## WHAT THIS TASK INVOLVES
Reproduce the part of the listing below that starts with the line containing "pose: elev=301.4 azim=135.7" and runs through the end of the listing, keeping every line unchanged and including both ends. Leave out the pictures.

** begin DATA TO PROCESS **

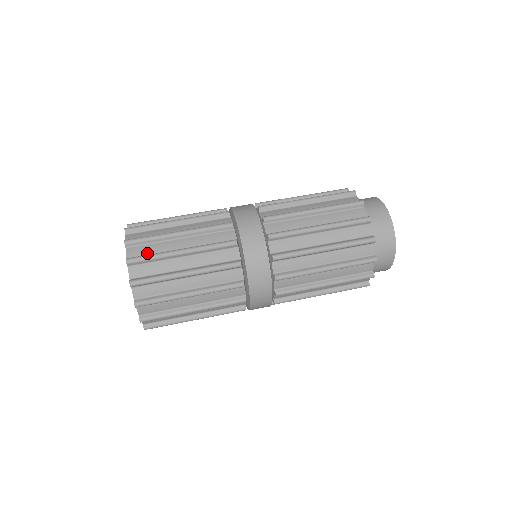
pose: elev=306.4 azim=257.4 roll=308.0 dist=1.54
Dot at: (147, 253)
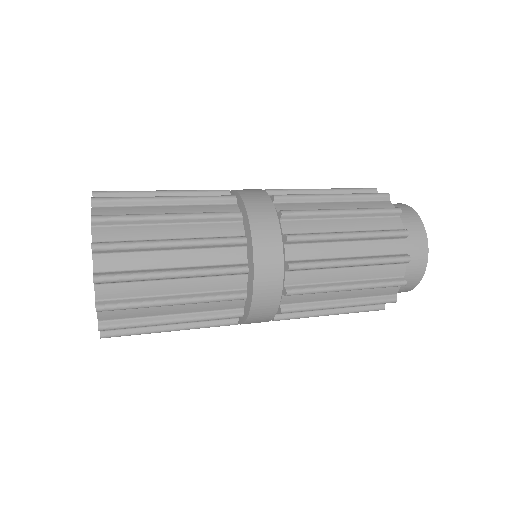
Dot at: occluded
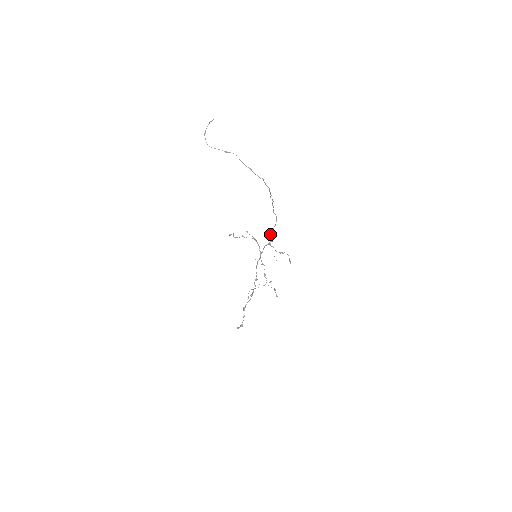
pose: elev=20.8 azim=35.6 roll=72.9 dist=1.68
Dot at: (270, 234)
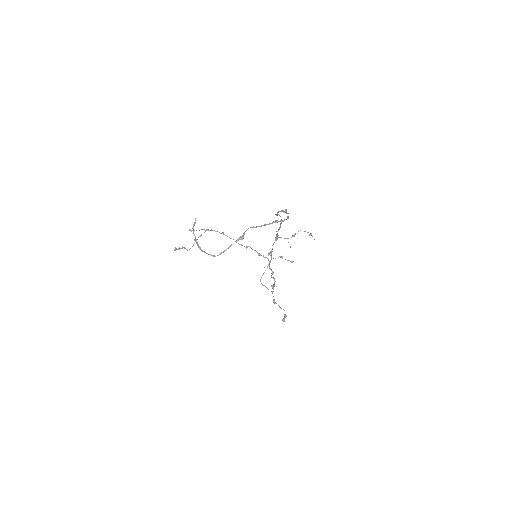
Dot at: occluded
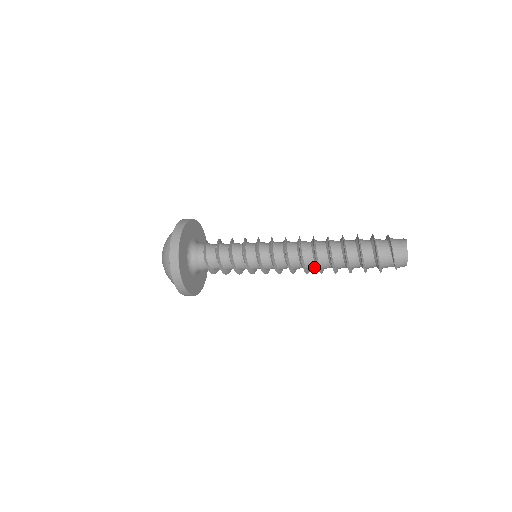
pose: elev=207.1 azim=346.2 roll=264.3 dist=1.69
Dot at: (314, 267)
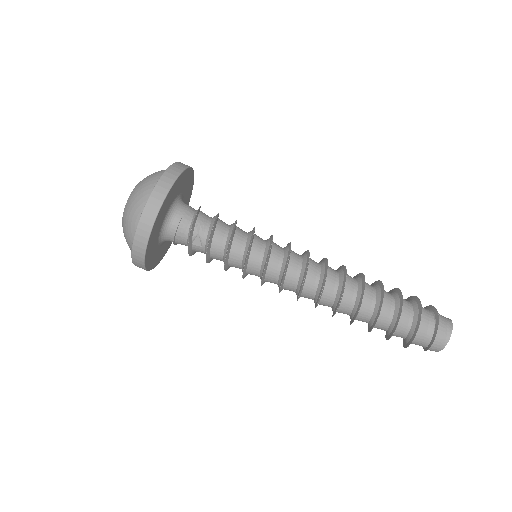
Dot at: (332, 296)
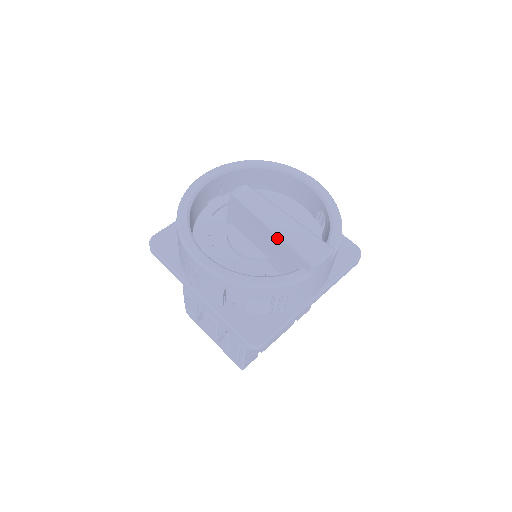
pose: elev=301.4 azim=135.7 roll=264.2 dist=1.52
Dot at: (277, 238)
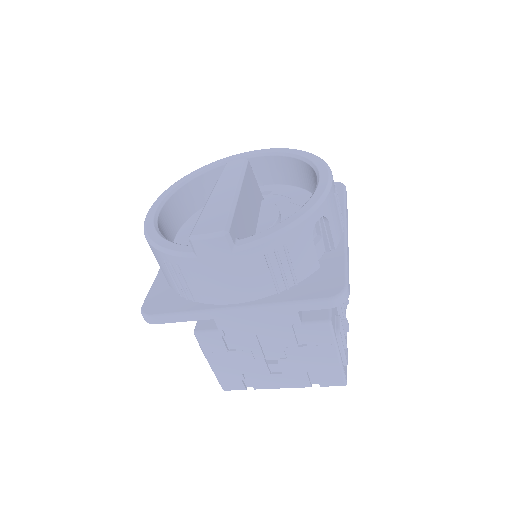
Dot at: occluded
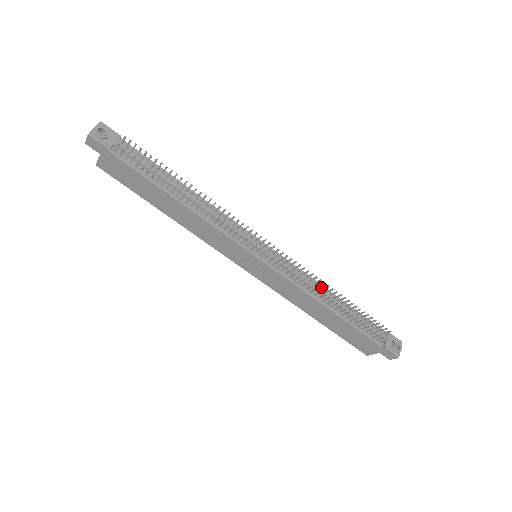
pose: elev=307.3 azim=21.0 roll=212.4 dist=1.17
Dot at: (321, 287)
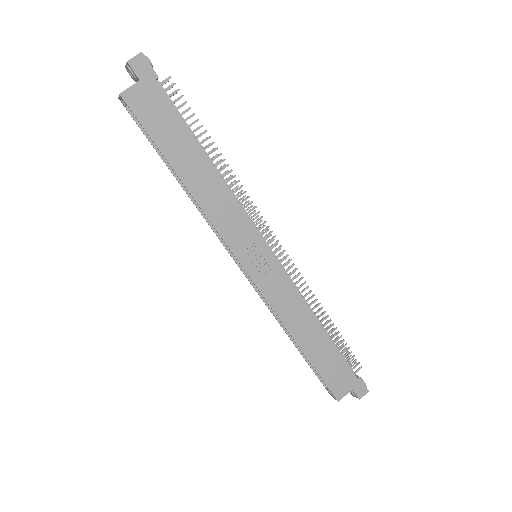
Dot at: occluded
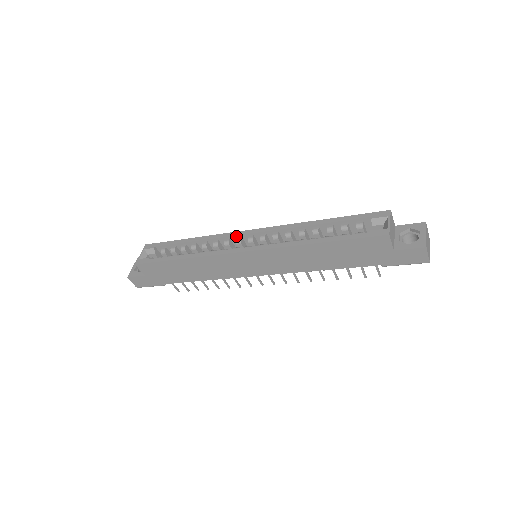
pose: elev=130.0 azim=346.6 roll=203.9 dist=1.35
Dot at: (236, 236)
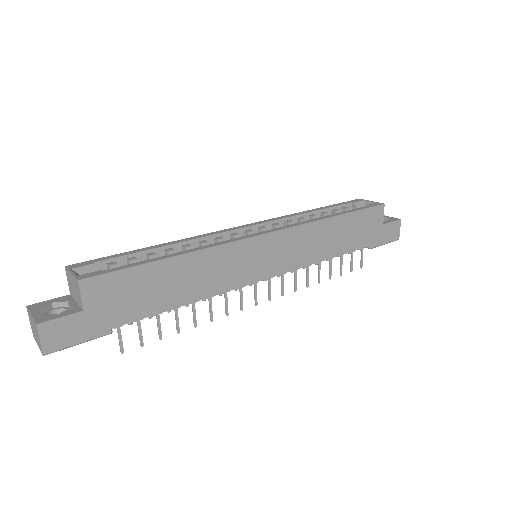
Dot at: (229, 232)
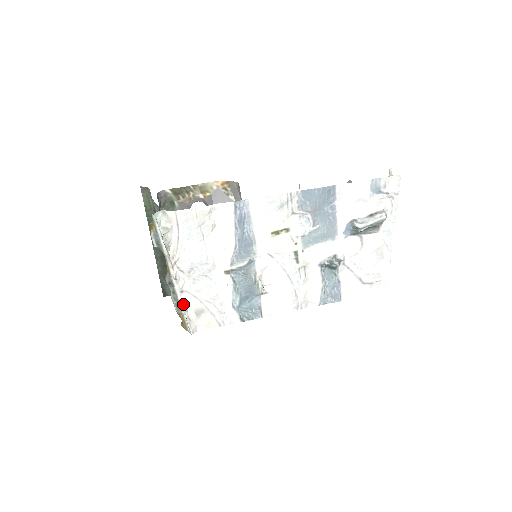
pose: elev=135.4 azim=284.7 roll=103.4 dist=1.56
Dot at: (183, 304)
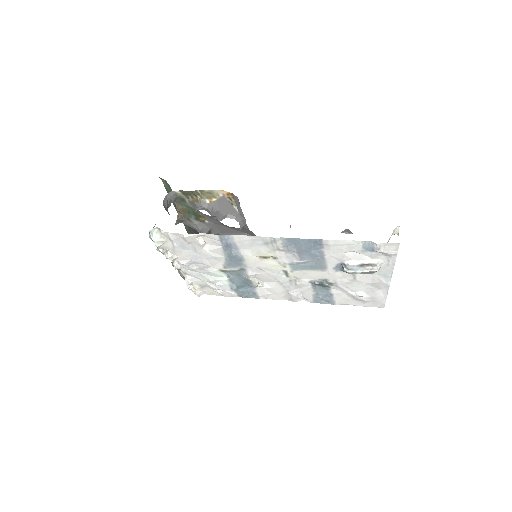
Dot at: (187, 281)
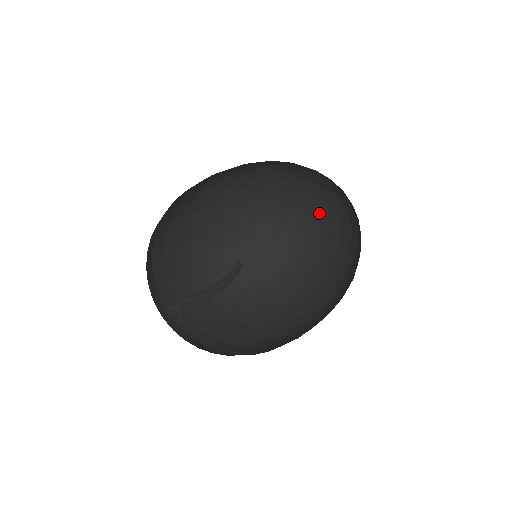
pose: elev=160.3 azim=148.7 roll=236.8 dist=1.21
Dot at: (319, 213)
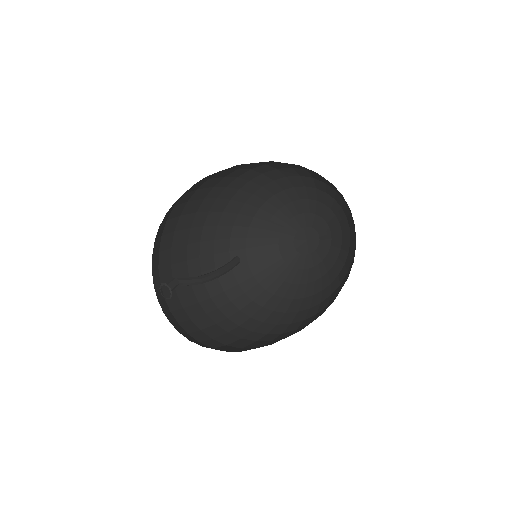
Dot at: (320, 220)
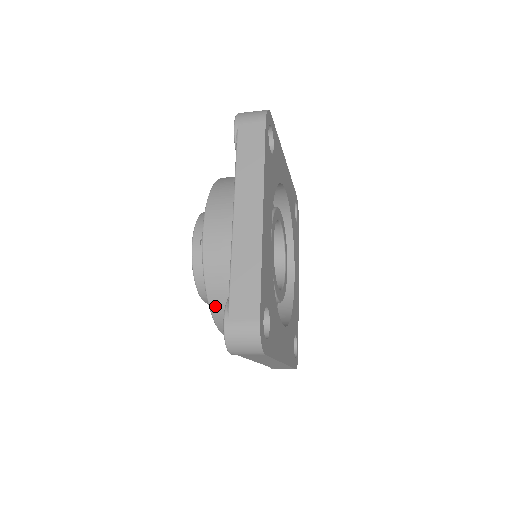
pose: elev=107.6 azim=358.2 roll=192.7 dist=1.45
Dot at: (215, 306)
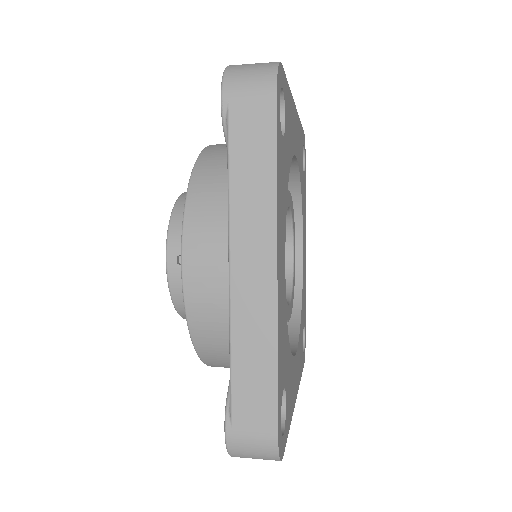
Dot at: (207, 357)
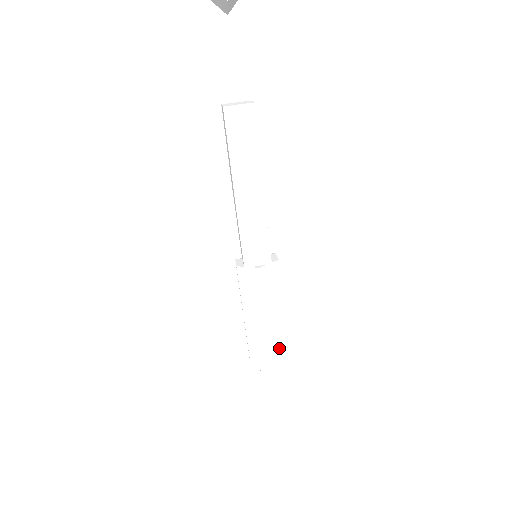
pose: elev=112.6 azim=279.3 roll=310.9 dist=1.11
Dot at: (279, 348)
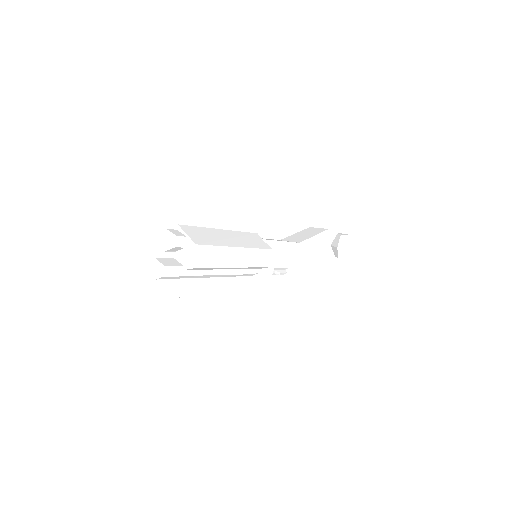
Dot at: (206, 237)
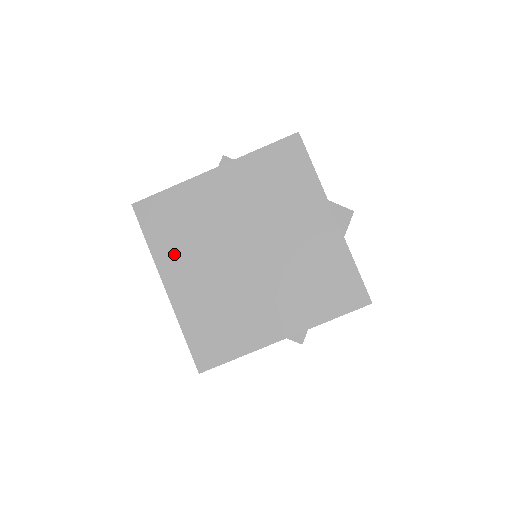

** end DATA TO PROCESS **

## FINAL RESULT
pose: elev=301.4 azim=135.7 roll=264.2 dist=1.52
Dot at: (277, 238)
Dot at: occluded
pose: elev=307.3 azim=21.0 roll=212.4 dist=1.17
Dot at: (321, 287)
Dot at: occluded
pose: elev=130.0 azim=346.6 roll=203.9 dist=1.35
Dot at: (236, 236)
Dot at: (229, 232)
pose: elev=135.4 azim=284.7 roll=103.4 dist=1.56
Dot at: (183, 304)
Dot at: (187, 281)
pose: elev=160.3 azim=148.7 roll=236.8 dist=1.21
Dot at: (319, 213)
Dot at: (320, 220)
pose: elev=107.6 azim=358.2 roll=192.7 dist=1.45
Dot at: (215, 306)
Dot at: (207, 357)
pose: elev=112.6 azim=279.3 roll=310.9 dist=1.11
Dot at: (279, 348)
Dot at: (206, 237)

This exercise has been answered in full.